Media processing server for Linux

PipeWire is a low-level server and multimedia framework for handling audio and video streams on Linux. Created by Wim Taymans at Red Hat, it aims to unify audio and video processing by providing low-latency capture and playback functionality. PipeWire facilitates advanced multimedia routing and pipeline processing, and is designed to replace and be compatible with existing sound systems.

==History==
In 2015, Taymans started work on PipeWire. It was based on ideas from several existing projects, including one called PulseVideo by William Manley. According to Red Hat's Christian Schaller, it drew many of its ideas from an early PulseVideo prototype by Manley and builds upon some of the code that was merged into GStreamer due to that effort. A goal of the project was to improve handling of video on Linux in the same way that PulseAudio improved handling of audio.
·····
Work task ▸ Proceed with the text on PipeWire, starting right after its last sentence.

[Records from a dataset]
·····
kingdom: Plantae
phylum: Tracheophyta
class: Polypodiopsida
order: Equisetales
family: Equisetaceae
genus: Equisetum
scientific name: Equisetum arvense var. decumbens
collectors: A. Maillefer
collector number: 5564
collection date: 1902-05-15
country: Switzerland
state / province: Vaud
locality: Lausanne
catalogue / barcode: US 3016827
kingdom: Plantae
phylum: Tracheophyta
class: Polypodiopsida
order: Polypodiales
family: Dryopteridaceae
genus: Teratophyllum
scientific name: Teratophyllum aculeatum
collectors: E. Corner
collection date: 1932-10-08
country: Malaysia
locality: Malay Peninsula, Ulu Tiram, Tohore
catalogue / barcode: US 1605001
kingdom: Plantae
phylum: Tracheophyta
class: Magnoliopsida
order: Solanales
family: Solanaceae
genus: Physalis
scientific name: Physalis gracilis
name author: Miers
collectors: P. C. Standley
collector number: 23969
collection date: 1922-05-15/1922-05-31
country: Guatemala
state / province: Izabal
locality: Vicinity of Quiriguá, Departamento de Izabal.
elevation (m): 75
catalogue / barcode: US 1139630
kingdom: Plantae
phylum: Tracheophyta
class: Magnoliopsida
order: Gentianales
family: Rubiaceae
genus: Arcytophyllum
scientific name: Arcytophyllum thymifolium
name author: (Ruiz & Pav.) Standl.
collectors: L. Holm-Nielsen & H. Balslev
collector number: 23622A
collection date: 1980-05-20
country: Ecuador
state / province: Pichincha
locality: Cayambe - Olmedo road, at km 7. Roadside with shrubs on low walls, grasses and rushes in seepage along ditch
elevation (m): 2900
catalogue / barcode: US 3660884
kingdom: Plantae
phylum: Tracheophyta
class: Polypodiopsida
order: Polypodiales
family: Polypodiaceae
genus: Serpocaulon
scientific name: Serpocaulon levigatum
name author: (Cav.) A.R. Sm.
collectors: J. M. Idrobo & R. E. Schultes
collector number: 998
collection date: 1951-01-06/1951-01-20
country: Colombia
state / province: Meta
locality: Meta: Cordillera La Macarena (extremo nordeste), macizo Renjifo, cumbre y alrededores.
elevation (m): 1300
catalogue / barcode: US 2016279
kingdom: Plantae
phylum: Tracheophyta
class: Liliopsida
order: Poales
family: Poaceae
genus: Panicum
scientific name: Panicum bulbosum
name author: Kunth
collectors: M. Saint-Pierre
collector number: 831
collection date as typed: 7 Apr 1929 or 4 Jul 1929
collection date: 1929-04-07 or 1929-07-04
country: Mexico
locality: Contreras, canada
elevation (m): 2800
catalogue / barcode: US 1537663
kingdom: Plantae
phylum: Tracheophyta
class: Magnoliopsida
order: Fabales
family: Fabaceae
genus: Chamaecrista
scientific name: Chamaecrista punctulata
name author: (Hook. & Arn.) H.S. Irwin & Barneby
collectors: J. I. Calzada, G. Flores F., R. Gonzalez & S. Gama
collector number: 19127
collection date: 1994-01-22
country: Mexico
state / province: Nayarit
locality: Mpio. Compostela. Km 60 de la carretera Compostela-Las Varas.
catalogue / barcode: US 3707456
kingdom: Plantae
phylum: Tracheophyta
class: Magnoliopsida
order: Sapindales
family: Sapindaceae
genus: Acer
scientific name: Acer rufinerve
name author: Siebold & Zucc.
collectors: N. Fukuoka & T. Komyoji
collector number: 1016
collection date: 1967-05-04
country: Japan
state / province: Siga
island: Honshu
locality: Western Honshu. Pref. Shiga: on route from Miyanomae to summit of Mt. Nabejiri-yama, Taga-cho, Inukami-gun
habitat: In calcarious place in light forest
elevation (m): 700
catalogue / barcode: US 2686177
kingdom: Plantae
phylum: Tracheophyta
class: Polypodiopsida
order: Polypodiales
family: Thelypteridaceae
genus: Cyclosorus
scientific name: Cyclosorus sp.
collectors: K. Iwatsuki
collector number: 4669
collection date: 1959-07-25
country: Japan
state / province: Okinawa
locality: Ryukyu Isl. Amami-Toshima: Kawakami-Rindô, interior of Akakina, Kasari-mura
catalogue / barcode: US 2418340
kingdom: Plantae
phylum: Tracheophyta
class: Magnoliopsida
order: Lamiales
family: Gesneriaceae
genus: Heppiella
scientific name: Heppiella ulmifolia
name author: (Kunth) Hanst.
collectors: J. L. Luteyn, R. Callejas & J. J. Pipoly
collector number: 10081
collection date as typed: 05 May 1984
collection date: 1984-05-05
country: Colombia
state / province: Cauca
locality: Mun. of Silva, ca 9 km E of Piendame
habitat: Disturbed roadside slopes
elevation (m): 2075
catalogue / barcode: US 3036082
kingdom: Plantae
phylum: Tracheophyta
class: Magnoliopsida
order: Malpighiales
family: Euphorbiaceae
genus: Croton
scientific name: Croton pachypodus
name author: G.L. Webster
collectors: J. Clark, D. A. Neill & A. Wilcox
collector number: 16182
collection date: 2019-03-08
·····
Answer ▸
Although a separate project from PulseAudio, Taymans initially considered using the name "PulseVideo" for the new project. By June 2015, the name "Pinos" was being used, after the city Pinos de Alhaurin in Spain, where Taymans used to live.

Initially, Pinos only handled video streams. By early 2017, Taymans had started working on integrating audio streams. Taymans wanted to support both consumer and professional audio use cases, and consulted Paul Davis (JACK developer) and Robin Gareus (Ardour developer) for advice on implementation for professional audio. At this time, the name "PipeWire" was adopted for the project.

In November 2018, PipeWire was re-licensed from the LGPL to the MIT License.

In April 2021, Fedora Linux 34 became the first Linux distribution to ship PipeWire for audio by default. A year later, Pop!_OS adopted it as the default audio server in version 22.04. It was made the default audio server in Ubuntu beginning with version 22.10. In 2023, it was adopted as the default audio server for the GNOME desktop environment in Debian 12 Bookworm.

== Features ==
The project aims include:
- To work well in sandboxed environments for secure multimedia handling.
- To provide secure methods for screenshotting and screencasting on Wayland compositors.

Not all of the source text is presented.